> [Problem details] Provide again, from the entries below, every line from the one containing "ring mcp: (185, 162)" through the one containing "pinky tip: (227, 226)", exactly as written, and no other line.

··· Supplied data ···

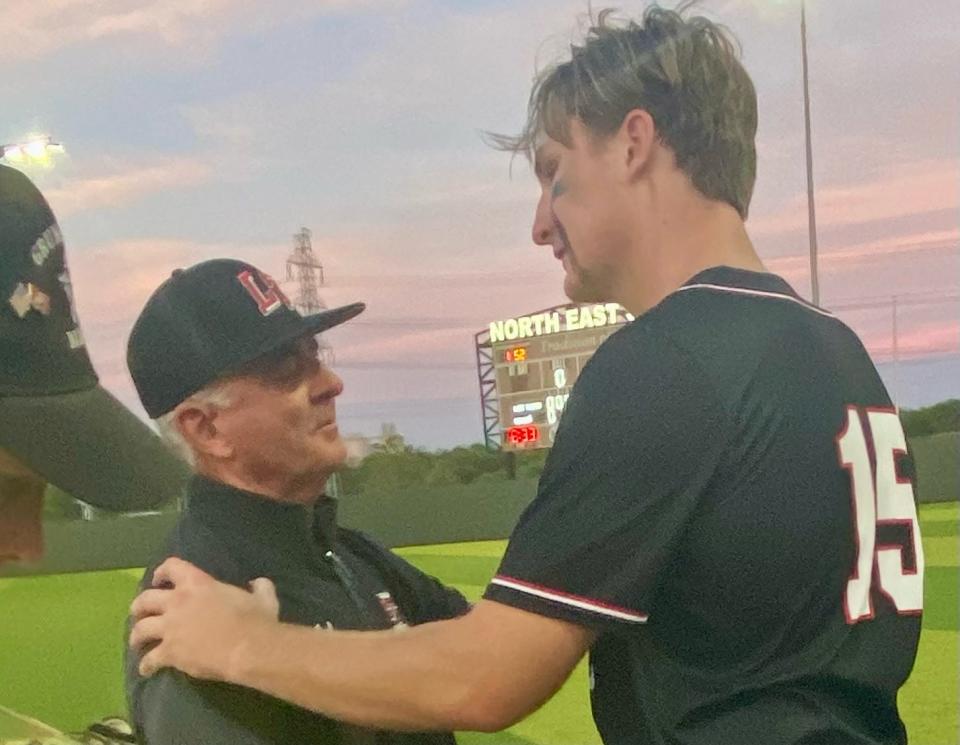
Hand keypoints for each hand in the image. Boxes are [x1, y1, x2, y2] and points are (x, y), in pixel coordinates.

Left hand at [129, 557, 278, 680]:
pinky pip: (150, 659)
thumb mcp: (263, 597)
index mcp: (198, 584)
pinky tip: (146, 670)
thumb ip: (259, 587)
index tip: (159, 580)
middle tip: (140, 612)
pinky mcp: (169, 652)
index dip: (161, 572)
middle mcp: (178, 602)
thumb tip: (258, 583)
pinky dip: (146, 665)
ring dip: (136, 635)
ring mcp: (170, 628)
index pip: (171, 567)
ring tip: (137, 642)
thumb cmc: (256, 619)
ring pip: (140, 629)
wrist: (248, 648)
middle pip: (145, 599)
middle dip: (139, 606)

···
··· Supplied data ···

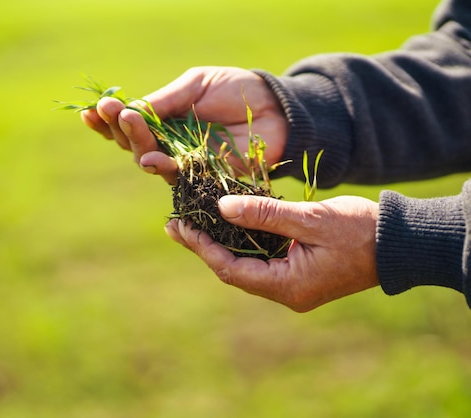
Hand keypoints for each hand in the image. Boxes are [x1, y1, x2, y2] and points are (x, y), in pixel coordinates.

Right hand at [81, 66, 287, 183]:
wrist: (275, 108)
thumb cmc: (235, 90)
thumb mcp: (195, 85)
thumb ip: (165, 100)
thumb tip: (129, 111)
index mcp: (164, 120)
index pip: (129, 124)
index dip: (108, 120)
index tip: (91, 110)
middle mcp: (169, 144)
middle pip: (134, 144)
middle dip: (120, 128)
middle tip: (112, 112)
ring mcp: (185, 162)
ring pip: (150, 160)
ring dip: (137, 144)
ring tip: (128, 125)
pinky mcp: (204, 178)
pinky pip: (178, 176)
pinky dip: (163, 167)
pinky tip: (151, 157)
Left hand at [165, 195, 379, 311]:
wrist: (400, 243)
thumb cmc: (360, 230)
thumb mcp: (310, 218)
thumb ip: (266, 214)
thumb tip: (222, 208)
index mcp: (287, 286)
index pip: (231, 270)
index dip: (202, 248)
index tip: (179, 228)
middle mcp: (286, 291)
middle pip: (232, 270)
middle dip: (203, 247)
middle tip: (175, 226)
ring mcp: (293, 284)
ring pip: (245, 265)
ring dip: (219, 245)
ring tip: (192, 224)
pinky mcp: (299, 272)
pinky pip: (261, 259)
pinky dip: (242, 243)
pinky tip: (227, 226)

···

> [Response to the task]
ring mcp: (185, 162)
ring pip: (150, 160)
ring dip: (137, 144)
ring tip: (128, 125)
pinky mcp: (204, 178)
pinky pip: (178, 176)
pinky dip: (163, 167)
pinky tip: (151, 157)
Left hand at [165, 195, 379, 311]:
wrist: (400, 243)
thumb cmc: (360, 230)
thumb mcp: (310, 218)
thumb ip: (266, 214)
thumb tip: (222, 208)
index mcp: (287, 286)
index pip: (231, 270)
index dip: (202, 248)
index tip: (179, 228)
middle mcp: (286, 291)
middle pip: (232, 270)
middle dip: (203, 247)
middle tip: (175, 226)
ring mcp: (293, 284)
ring pip: (245, 265)
ring dip: (219, 245)
ring tip: (192, 224)
pinky mcp: (299, 272)
pinky pip: (261, 259)
pinky dip: (242, 243)
pinky tip: (227, 226)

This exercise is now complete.